Pause für Maroni

„Rasierklingen-Orgie“: Fanatischer Angeklagter vom „Al-Qaida-Prozess“ ausgeschlossen. Entbindung von Pflichtverteidiger Groepper beantragt

FRANKFURT/MAIN taz ■ Der im „Al-Qaida-Prozess“ angeklagte Lamine Maroni ist zu weit gegangen. Die Staatsschutzkammer am Oberlandesgericht Frankfurt hat den muslimischen Fundamentalisten gestern „für unbestimmte Zeit“ von der Verhandlung ausgeschlossen. Maroni, der das Gericht und seine „ungläubigen“ Pflichtverteidiger schon wiederholt beleidigt hatte, zerschnitt nach dem dritten Verhandlungstag die von der Justizvollzugsanstalt Butzbach geliehene Straßenkleidung mit einer „halben Rasierklinge“. Zudem hatte er sich vor der Abfahrt des Gefangenentransporters geweigert, sich vom Anstaltsarzt „auch in allen Körperöffnungen“ durchsuchen zu lassen. Die andere Hälfte der Rasierklinge ist nämlich unauffindbar.

Der Leiter der JVA hatte dem Kammervorsitzenden zudem geschrieben, Maroni habe ihm „unbekannte Lieder gesungen“. Unter diesen Umständen verzichtete das Gericht darauf, den stimmgewaltigen Algerier, der nach eigenen Angaben ohnehin „nur mit Gott“ kommuniziert, zwangsweise untersuchen und vorführen zu lassen. Die Zwangsvorführung hätte nur erneut zu „schwerwiegenden Störungen“ durch Maroni geführt, die dann eh seinen dritten Ausschluss vom Verfahren nach sich gezogen hätten, so der Vorsitzende Richter Karlheinz Zeiher. Da könne der Mann gleich im Gefängnis bleiben; die anderen Prozessbeteiligten sahen das genau so.

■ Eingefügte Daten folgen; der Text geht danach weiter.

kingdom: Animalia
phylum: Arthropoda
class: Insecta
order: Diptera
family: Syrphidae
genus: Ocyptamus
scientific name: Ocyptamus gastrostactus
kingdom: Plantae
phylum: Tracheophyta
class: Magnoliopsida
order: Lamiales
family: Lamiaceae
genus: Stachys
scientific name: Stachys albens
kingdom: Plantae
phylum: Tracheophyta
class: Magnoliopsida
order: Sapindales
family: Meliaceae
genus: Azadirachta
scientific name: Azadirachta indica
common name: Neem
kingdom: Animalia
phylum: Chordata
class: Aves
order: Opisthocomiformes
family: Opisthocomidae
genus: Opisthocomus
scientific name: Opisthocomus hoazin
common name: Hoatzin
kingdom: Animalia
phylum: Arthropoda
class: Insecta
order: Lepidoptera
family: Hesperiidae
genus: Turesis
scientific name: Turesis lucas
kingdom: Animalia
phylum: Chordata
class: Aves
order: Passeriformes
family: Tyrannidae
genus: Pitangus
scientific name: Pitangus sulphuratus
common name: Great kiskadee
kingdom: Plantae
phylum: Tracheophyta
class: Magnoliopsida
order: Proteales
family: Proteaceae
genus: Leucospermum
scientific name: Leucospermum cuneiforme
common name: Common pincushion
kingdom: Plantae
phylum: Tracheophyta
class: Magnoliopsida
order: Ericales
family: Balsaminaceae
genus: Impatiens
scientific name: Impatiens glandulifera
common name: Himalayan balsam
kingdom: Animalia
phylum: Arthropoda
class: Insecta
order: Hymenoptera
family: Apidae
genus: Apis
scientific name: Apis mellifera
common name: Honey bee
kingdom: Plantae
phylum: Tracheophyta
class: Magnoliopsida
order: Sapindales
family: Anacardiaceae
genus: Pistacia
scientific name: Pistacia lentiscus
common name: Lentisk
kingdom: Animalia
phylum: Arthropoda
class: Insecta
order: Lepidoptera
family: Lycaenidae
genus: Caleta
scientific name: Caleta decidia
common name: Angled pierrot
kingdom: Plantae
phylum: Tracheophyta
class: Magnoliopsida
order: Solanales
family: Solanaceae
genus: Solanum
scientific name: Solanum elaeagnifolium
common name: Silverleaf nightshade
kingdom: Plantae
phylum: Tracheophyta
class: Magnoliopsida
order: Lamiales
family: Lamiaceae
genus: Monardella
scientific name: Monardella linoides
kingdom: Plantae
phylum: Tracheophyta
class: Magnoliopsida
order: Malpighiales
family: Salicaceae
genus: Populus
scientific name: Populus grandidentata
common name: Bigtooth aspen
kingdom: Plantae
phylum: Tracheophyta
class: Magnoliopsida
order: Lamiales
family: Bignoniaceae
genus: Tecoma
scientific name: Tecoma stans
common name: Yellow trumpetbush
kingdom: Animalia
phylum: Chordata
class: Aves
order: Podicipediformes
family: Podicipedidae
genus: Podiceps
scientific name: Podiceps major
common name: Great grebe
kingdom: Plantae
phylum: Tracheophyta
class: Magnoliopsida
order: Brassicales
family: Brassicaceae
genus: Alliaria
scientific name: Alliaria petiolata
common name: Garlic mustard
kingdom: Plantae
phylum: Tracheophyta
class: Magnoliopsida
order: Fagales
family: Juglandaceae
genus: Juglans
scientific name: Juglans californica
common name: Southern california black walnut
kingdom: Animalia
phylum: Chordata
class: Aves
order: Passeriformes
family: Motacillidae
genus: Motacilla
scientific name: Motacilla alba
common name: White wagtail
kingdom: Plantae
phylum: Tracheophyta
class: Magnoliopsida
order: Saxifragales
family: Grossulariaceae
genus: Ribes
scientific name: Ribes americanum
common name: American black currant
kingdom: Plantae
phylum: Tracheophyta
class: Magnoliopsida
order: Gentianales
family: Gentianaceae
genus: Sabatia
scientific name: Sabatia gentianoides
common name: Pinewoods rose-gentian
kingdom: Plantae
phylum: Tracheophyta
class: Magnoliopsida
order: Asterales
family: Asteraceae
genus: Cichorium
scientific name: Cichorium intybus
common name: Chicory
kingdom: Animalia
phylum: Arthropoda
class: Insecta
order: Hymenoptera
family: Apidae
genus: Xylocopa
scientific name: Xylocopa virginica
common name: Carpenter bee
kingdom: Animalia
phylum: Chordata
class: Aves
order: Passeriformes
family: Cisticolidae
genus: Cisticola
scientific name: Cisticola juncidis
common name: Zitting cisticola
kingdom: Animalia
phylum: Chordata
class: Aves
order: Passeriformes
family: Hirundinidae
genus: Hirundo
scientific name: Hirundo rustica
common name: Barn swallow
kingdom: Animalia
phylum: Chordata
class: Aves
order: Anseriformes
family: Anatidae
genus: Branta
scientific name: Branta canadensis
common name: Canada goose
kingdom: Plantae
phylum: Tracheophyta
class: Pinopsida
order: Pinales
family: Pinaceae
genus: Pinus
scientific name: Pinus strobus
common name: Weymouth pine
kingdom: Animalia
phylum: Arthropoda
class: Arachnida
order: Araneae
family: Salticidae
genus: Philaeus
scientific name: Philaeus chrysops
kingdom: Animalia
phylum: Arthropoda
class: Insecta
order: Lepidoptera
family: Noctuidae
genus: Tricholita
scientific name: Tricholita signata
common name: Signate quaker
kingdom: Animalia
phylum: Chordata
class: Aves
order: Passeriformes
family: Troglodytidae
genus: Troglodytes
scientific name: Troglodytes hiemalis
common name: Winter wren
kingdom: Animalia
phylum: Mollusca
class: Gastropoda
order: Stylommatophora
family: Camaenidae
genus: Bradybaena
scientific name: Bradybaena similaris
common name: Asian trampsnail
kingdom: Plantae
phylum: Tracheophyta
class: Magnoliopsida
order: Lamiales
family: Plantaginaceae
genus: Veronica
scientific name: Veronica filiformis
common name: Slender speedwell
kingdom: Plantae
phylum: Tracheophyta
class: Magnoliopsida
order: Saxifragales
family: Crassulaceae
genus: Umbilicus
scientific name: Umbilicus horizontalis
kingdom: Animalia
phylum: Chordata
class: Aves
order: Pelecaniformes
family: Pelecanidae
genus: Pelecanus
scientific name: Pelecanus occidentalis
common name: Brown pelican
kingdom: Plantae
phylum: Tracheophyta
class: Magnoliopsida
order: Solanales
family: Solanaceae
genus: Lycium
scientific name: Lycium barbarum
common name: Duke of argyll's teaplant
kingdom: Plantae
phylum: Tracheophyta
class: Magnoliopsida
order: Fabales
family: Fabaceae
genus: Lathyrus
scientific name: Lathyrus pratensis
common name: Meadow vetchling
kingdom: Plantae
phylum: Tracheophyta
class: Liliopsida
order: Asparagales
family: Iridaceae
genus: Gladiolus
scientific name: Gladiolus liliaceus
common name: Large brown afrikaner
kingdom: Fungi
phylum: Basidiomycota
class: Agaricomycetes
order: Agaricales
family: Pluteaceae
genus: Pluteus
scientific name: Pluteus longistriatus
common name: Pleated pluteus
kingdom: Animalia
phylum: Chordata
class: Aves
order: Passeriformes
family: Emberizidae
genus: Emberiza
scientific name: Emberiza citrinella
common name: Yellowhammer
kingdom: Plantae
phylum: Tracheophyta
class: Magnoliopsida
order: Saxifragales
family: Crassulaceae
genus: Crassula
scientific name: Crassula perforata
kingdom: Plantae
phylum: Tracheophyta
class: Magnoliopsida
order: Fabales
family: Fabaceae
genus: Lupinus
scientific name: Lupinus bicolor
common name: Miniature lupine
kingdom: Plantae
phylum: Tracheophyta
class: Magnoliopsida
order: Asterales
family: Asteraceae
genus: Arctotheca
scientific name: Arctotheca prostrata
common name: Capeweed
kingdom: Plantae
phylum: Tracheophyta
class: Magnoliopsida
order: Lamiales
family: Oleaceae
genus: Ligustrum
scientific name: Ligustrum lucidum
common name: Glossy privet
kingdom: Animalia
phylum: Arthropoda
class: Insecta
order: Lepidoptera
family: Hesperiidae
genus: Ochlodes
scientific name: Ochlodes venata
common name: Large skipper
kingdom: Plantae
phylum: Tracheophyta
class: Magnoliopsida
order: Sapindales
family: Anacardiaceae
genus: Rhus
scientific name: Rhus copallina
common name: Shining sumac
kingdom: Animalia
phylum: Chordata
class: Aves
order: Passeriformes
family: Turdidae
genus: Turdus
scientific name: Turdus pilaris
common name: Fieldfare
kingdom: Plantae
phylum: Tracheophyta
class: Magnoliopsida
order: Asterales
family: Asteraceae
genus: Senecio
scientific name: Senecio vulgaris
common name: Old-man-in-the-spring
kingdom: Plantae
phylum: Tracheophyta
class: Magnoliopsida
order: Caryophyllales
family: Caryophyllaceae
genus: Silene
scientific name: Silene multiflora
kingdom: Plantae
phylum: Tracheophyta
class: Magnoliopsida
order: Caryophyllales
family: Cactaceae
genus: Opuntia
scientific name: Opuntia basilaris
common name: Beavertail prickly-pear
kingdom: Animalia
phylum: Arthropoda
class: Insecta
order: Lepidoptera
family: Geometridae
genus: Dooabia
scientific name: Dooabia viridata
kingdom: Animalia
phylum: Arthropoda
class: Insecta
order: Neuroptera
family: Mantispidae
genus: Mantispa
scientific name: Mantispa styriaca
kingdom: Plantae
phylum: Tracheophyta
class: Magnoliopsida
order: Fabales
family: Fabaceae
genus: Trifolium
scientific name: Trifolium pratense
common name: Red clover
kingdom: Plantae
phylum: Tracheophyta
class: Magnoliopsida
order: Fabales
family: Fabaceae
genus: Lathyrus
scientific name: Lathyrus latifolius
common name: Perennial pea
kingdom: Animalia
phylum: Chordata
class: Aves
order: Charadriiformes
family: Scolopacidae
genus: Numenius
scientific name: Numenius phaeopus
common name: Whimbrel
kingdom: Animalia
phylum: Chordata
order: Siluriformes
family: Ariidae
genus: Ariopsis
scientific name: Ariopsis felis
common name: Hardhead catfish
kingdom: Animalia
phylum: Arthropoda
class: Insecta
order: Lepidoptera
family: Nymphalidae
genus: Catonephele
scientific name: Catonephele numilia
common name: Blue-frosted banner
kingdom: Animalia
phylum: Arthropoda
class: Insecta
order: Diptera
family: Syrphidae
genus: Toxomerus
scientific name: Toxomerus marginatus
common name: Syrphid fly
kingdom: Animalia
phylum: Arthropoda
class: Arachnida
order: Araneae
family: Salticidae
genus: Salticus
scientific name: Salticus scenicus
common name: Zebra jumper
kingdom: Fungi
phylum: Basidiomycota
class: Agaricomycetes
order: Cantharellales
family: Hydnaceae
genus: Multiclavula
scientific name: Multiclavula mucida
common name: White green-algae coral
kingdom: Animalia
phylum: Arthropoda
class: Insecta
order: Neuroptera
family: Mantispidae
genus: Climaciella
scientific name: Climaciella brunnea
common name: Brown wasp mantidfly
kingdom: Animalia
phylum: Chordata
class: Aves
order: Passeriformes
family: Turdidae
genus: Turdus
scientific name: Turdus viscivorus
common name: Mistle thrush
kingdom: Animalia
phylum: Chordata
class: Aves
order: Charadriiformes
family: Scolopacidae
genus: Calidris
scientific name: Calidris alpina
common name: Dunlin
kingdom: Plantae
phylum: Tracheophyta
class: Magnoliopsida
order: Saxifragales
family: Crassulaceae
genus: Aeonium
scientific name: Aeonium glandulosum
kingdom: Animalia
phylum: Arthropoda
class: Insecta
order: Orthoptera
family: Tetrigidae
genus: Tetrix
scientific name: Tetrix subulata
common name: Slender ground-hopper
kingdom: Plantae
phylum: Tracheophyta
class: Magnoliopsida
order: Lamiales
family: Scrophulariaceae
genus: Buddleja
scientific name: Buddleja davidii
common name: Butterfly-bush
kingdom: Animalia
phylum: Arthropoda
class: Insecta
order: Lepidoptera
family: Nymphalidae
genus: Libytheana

Ganz peinlich wurde es gestern für Achim Groepper, einen der beiden Verteidiger des Angeklagten Beandali. Der hat einen Entbindungsantrag gestellt, in dem er Groepper vorwirft, sein Vertrauen missbraucht und Passagen aus Gesprächen mit ihm und aus der Anklageschrift gegen seinen Willen an die Presse weitergegeben zu haben. So soll Groepper aus Karrieregründen einem Journalisten des Fernsehmagazins „Report“ noch vor Beginn der Hauptverhandlung von dem eigentlich geplanten Anschlag auf die Synagoge des Friedens in Straßburg berichtet haben; die Bundesanwaltschaft ging von einem Anschlag auf den Weihnachtsmarkt dort aus. Und Groepper habe auch einem Reporter der Frankfurter Allgemeinen Zeitung exklusive Interviews gegeben und Einblick in die Anklageschrift gewährt. Groepper bestritt gestern, das Anwaltsgeheimnis gebrochen zu haben. Die Kammer will bis zum nächsten Verhandlungstag eine Entscheidung über den Entbindungsantrag herbeiführen.